Barcelona won the Champions League in 2006  under another Dutchman, Antic’s replacement Frank Rijkaard, but that was the exception on the continent rather than the norm. In their other Champions League campaigns up until Pep Guardiola arrived in 2008, Barca were far from secure defensively and found it hard to get the better of organised sides, as seen in their eliminations at the hands of Manchester United (2008), Liverpool (2007), and Chelsea (2005). In that Chelsea tie, the second leg saw the Spanish side’s defence horribly exposed, conceding three times in nine minutes. They would come back to gain a foothold in the tie, but their back-line would let them down again, being completely suspect at set-pieces.

It may seem a bit disingenuous to state that the 2002-03 season was the beginning of a cloudy period for Spanish teams in Europe – given that the very following season Deportivo reached a Champions League semi-final, and three of the following four UEFA Cup winners were Spanish sides, Valencia and Sevilla – but in the Champions League, Spanish teams became stuck. Aside from Barca’s triumph in 2006, the period from 2003 and 2008 saw only two Spanish sides in the semis, Barca in 2008 and Deportivo in 2004.

While Spanish sides were starting to flail in Europe’s big time, for English sides, particularly Manchester United, it seemed like another shot at destiny. United looked fated to make the final the previous season, and set Sir Alex Ferguson for a 2002 finale in his beloved Glasgow, just before his presumed retirement. But Fergie would renounce his plans to call it quits on the dugout, and also Bayer Leverkusen – in the semis – would have other ideas, knocking out United on away goals. The 2002-03 campaign’s final, however, would be played at Old Trafford, and it seemed like fate had thrown the Red Devils another chance for glorious triumph.

They faced Real Madrid in quarter-finals and would be on the end of a first leg master class from Los Blancos in the first leg; a Raul brace and a Figo goal helping the defending champions to a 3-1 win. The second leg would finish 4-3 in United’s favour at Old Trafford, but it didn’t quite the whole story, especially the case of Ronaldo (the ‘real Ronaldo’) scoring a fantastic treble and coming off to applause from the home fans.

The standout name from that Champions League season was arguably Juventus’ Pavel Nedved.

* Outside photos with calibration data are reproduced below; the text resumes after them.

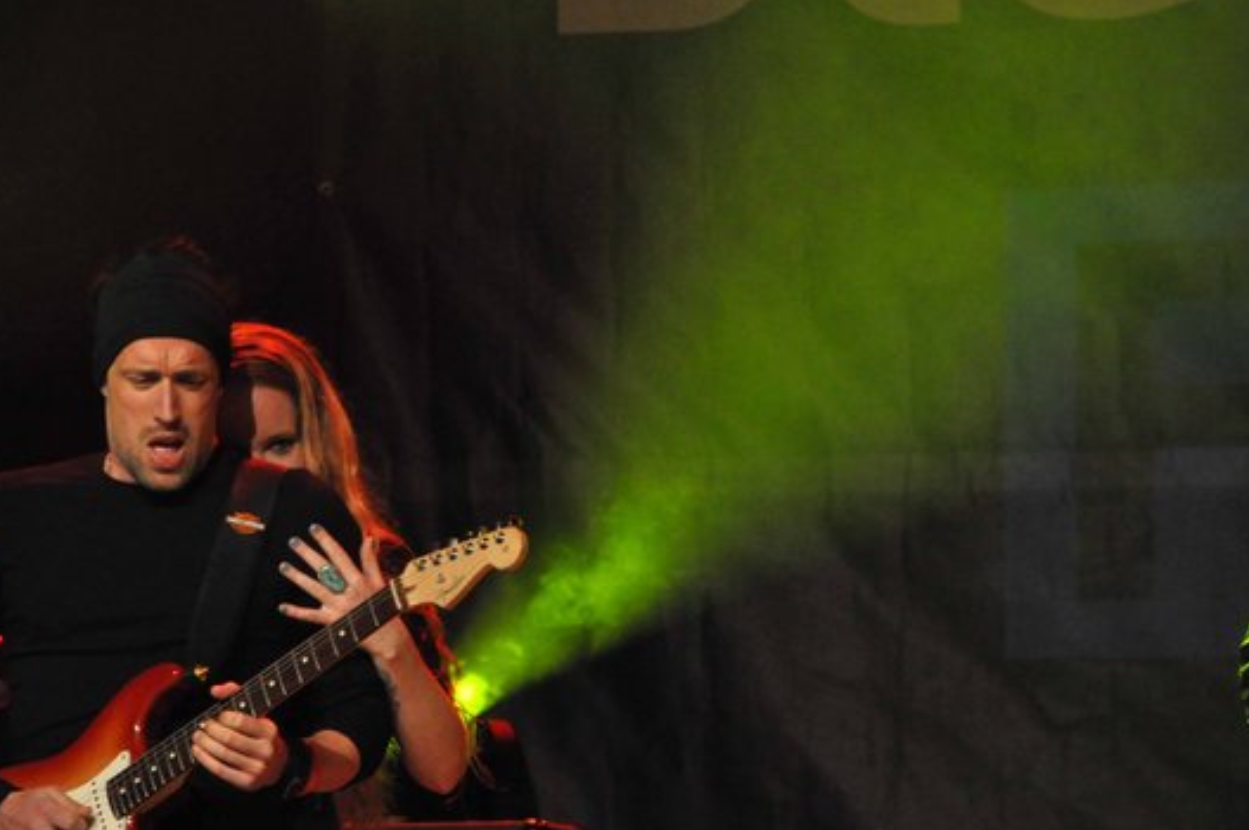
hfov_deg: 5.6
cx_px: 545
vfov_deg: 3.7
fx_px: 12821
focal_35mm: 370
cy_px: 415
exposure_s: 1/125
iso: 3200
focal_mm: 200
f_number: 6.3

The Czech midfielder would steal the show in this European campaign, with masterful displays for the Bianconeri on their way to the final, scoring crucial goals against Spain’s big two in both the quarter-final (Barcelona) and semi-final (Real Madrid). By December of 2003, he’d won the Ballon d’Or award, and that in a way highlighted how football was still perceived back then; Nedved didn’t quite rack up the stats – less than five goals, less than four assists – but his influence and importance to Juve was undeniable. Perhaps in this age, of stats and social media sniggers, a few number crunchers would have done a bit to invalidate his imperativeness to how Juve function. But Nedved would miss out on playing in the final with Juve against Milan, and would only watch as his side lost to their domestic rivals on penalties at Old Trafford.

That seemed to sum up Nedved’s career, falling short right at or before the big stage. Nedved and his Czech Republic side arrived at Euro 2000 three years earlier to much expectation, only to make a hash of things. Four years later in Portugal, the Czechs and their talisman won their three group games, beating both Germany and Holland, as well as thrashing Denmark in the last eight, before falling to eventual champions Greece via the silver goal rule in extra-time. Then in 2006, the national side entered their first World Cup as the Czech Republic. Ranked second in the world, Nedved and his side began by demolishing the USA 3-0, before they’d make a mess of things again, as defeats to Ghana and Italy resulted in a first-round exit.

But for Nedved, Manchester United, and the Spanish others, the most significant aspect of this season was the reading of the two group stage format its last rites. The prospect of two immediate rounds in a season without any real form of jeopardy hardly interested anyone, and not many have missed it since.